# 2 Brothers Brewery & Bar



## RobW (16/9/08)

From today's Age:

http://www.theage.com.au/news/epicure/smal...1330696879.html


----------



## Fents (16/9/08)

Yep good on em i say, the more the merrier (literally) down this way.


----------



## therook (16/9/08)

Going to Mrs Parma's on Friday so i must give there beer a go

Rook


----------



## Snowdog (18/9/08)

"Older brother Andrew gained hands-on experience at the Diamond Knot Brewery in Seattle."

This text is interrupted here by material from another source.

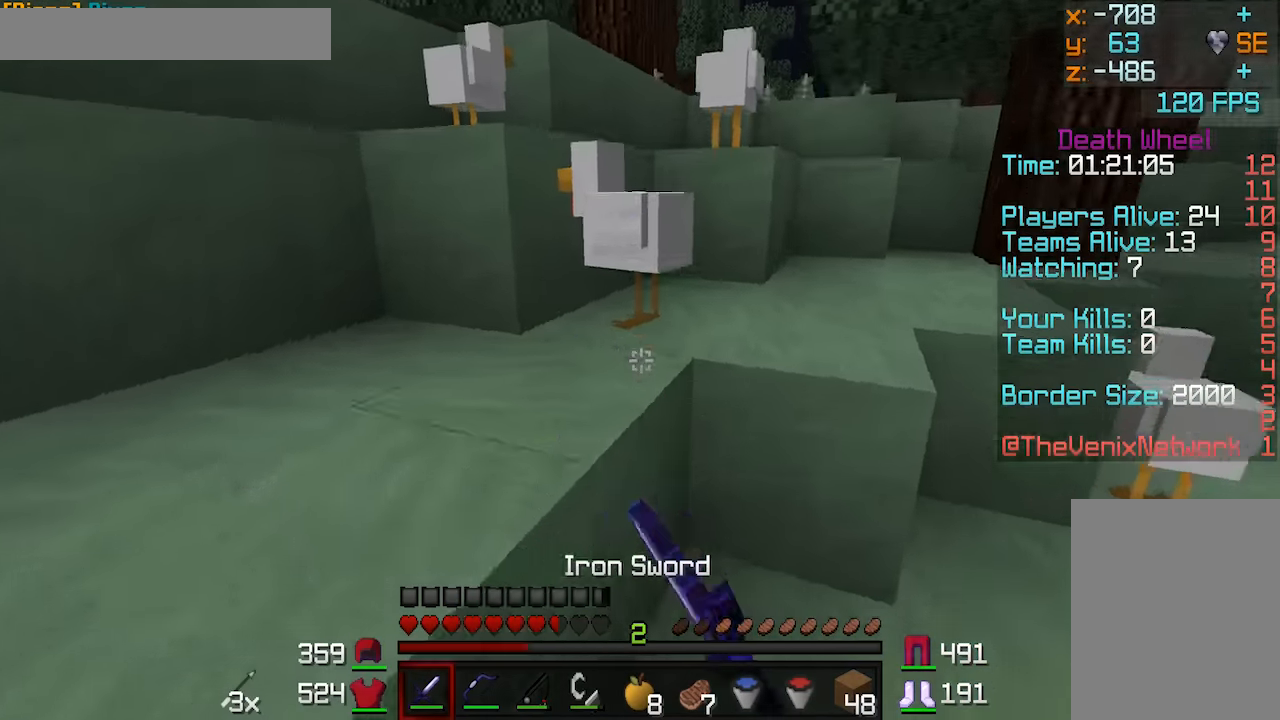
{"keys": ["w"], "mouse": ["left"], "events": [[34, "mouse_left", "up"], [134, "mouse_left", "down"], [184, "mouse_left", "up"], [284, "mouse_left", "down"], [334, "mouse_left", "up"], [467, "mouse_left", "down"]]}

MMMmmm.... Diamond Knot brews.... Love their IPA.

Got to try some 2 Brothers when I'm down south.....


----------



## seemax (18/9/08)

This place is only a few minutes drive from home, or more importantly a 20min walk 

$18 for 2L is good value, $4.50 a pint equivalent.

Might check them out this week.


----------



## PostModern (18/9/08)

Good on em. Hope they make a real go of it.
I remember seeing the pics of the tanks getting loaded onto the semis in Times Sqaure. Quite an exercise.


----------



## kenlock (16/1/09)

Took a trip up there today for lunch. 

Friday lunch special foot long bratwurst sausage (with sauerkraut, mustard and sauce in a long roll) and a pot for $6. Fantastic!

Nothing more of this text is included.